I see no reason why he can’t do it again. PECOTA is unrepentant, predicting Meche to finish with a 4.47 ERA. His top comparable is last year’s version of Vicente Padilla, followed by the immortal Roger Pavlik of 1997. I’ll remember to slap Nate Silver upside the head the next time I see him, though in the meantime a dose of humility is warranted: pitchers who have a sudden breakthrough in performance, as Meche did last season, don’t always hold onto it.

I’m confident Meche will, though. His performance spiked corresponded to a specific event, the change in his delivery that had him land on his toes instead of his heel. His injury woes, the ones that kept him off a mound entirely for all of 2001 and 2002, seem long behind him. His control dramatically improved last year, and walk rate is perhaps the one category where a sudden improvement by a pitcher is most likely to be sustained.

It’s too early to say he can make the mid-career leap from solid starting pitcher to Cy Young contender that Jason Schmidt and Chris Carpenter made.
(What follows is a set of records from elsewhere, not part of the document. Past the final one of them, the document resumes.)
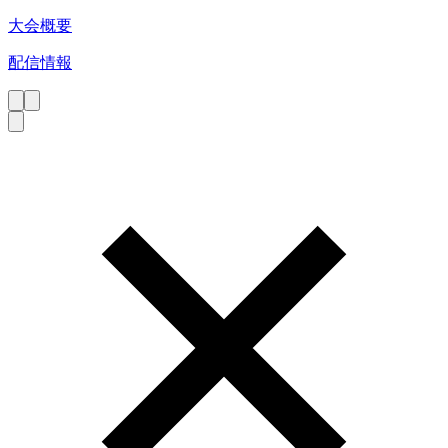
大会概要
配信情報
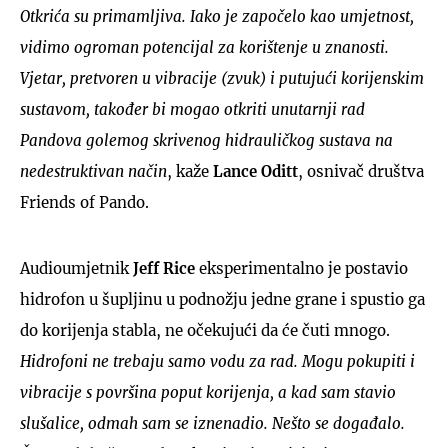
Otkrića su primamljiva. Iako je započelo kao umjetnost,
vidimo ogroman potencijal za korištenje u znanosti.
Vjetar, pretvoren u vibracije (zvuk) i putujući korijenskim
sustavom, također bi mogao otkriti unutarnji rad
Pandova golemog skrivenog hidrauličkog sustava na
nedestruktivan način
, kaže
Lance Oditt
, osnivač društva
Friends of Pando.
Audioumjetnik
Jeff Rice
eksperimentalno je postavio
hidrofon u šupljinu u podnožju jedne grane i spustio ga
do korijenja stabla, ne očekujući da će čuti mnogo.
Hidrofoni ne trebaju samo vodu za rad. Mogu pokupiti i
vibracije s površina poput korijenja, a kad sam stavio
slušalice, odmah sam se iznenadio. Nešto se događalo.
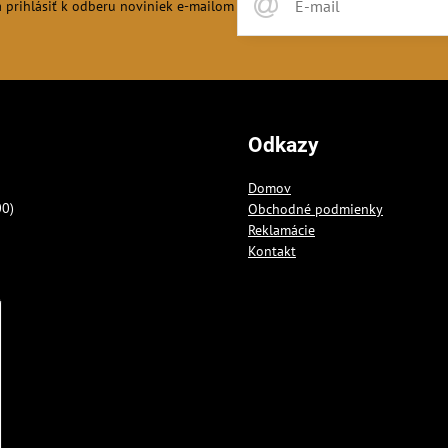
 prihlásiť k odberu noviniek e-mailom
Odkazy
Domov
00)
Obchodné podmienky
Reklamácie
Kontakt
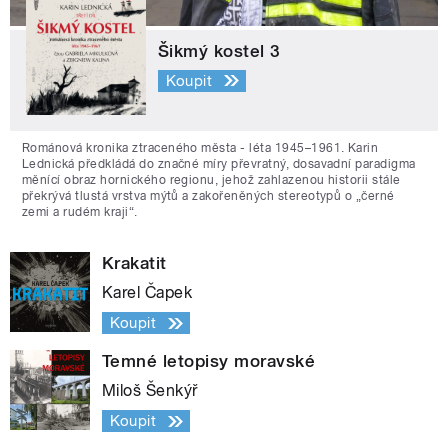
Šikmý kostel 3
Koupit
Románová kronika ztraceného města - léta 1945–1961. Karin
Lednická předkládá do značné míry převratný, dosavadní paradigma
měnící obraz hornického regionu, jehož zahlazenou historii stále
překrývá tlustá vrstva mýtů a zakořeněných stereotypů o „černé
zemi a rudém kraji“.
Krakatit
Karel Čapek
Koupit
Temné letopisy moravské
Miloš Šenkýř
Koupit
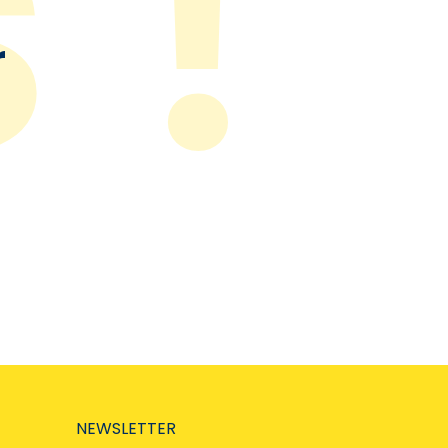
r
NEWSLETTER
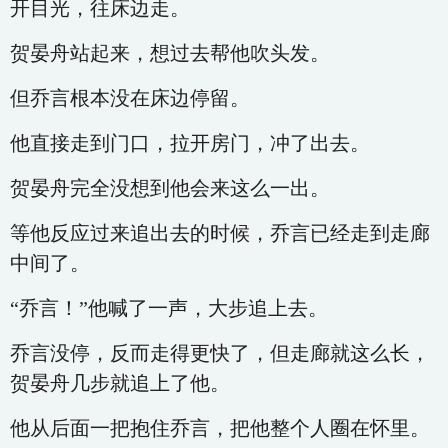
开目光，往床边走。
贺晏舟站起来，想过去帮他吹头发。
但乔言根本没在床边停留。
他直接走到门口，拉开房门，冲了出去。
贺晏舟完全没想到他会来这么一出。
等他反应过来追出去的时候，乔言已经走到走廊
中间了。
“乔言！”他喊了一声，大步追上去。
乔言没停，反而走得更快了，但走廊就这么长，
贺晏舟几步就追上了他。
他从后面一把抱住乔言，把他整个人圈在怀里。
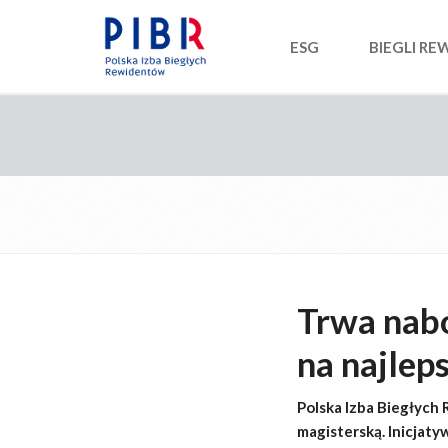
ESG
BIEGLI RE
Trwa nabó
na najlep
Polska Izba Biegłych 
magisterską. Inicjaty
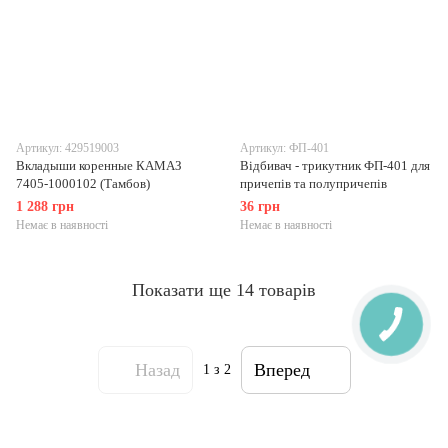
Артикул: 429519003
Артикул: ФП-401
Вкладыши коренные КАМАЗ
Відбивач - трикутник ФП-401 для
7405-1000102 (Тамбов)
причепів та полупричепів
1 288 грн
36 грн
Немає в наявності
Немає в наявності
Показати ще 14 товарів
Назад
Вперед
1
з 2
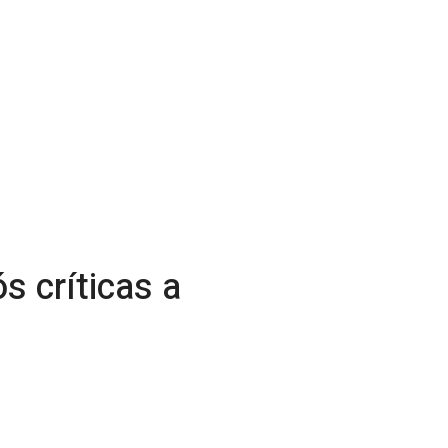
 críticas a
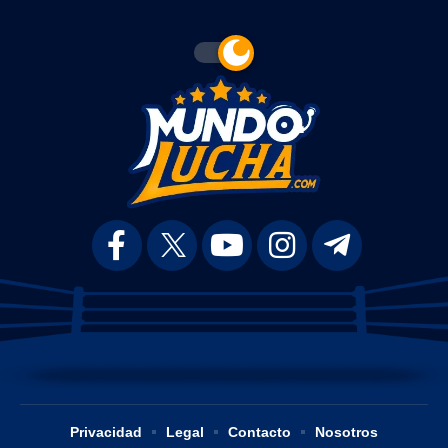
Privacidad
Legal
Contacto
Nosotros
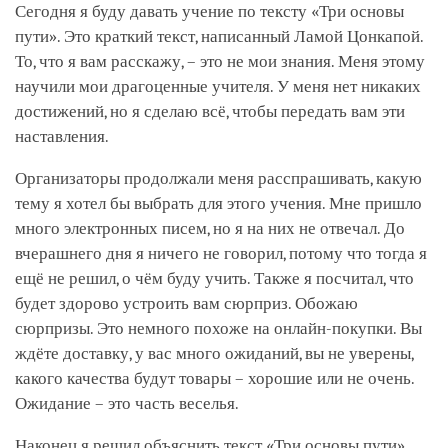
Сегодня я буду давать учение по тексту «Три основы
пути». Это краткий текст, написанный Ламой Цонкапой.
То, что я вам расскажу, – это не мои знания. Меня этому
научили мои драгоценные учителя. У меня нет никаких
достижений, но я сделаю всё, чтобы передать вам эти
наставления.
Организаторы продолжали меня расспрашивать, какую
тему я хотел бы выбрать для этого учения. Мне пришло
много электронных писем, но я на них не отвечал. До
вчерашнего дня я ничего не говорил, потому что тогда я
ещё не решил, о чём буду учить. Также я посчитал, что
будет здорово устроить вам сюрприз. Обожаю
сюрпризы. Это немного похоже на онлайн-покупки. Вы
ждёте доставку, у вас много ожиданий, вы не уверены,
какого качества будут товары – хорошие или не очень.
Ожидание – это часть веселья.
Наконец я решил объяснить текст «Три основы пути».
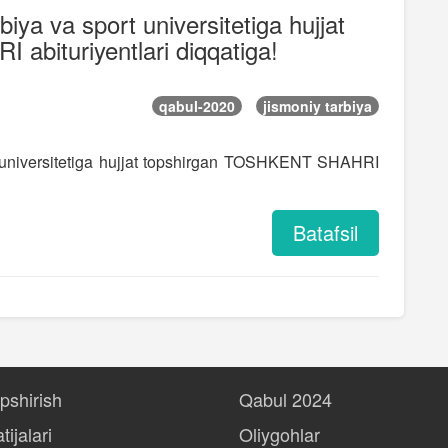
biya va sport universitetiga hujjat
bituriyentlari diqqatiga!
qabul-2020
jismoniy tarbiya
rt universitetiga hujjat topshirgan TOSHKENT SHAHRI
Batafsil
opshirish
Qabul 2024
tijalari
Oliygohlar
But Schmidt and Carpenter both made their leaps when they were 29. Gil Meche is 29.

So long as Meche gives us four more years like his last one, he’ll be an enormous free agent bargain. Who would you rather have over the next four years, Gil Meche or Carlos Silva? Keep in mind, Silva will make a million more per year than Meche.

The Epic of Gil Meche has yet to be fully written. But whereas a year ago I thought it would be a tragedy, today I’m hopeful that it will be a resounding and heart-warming triumph.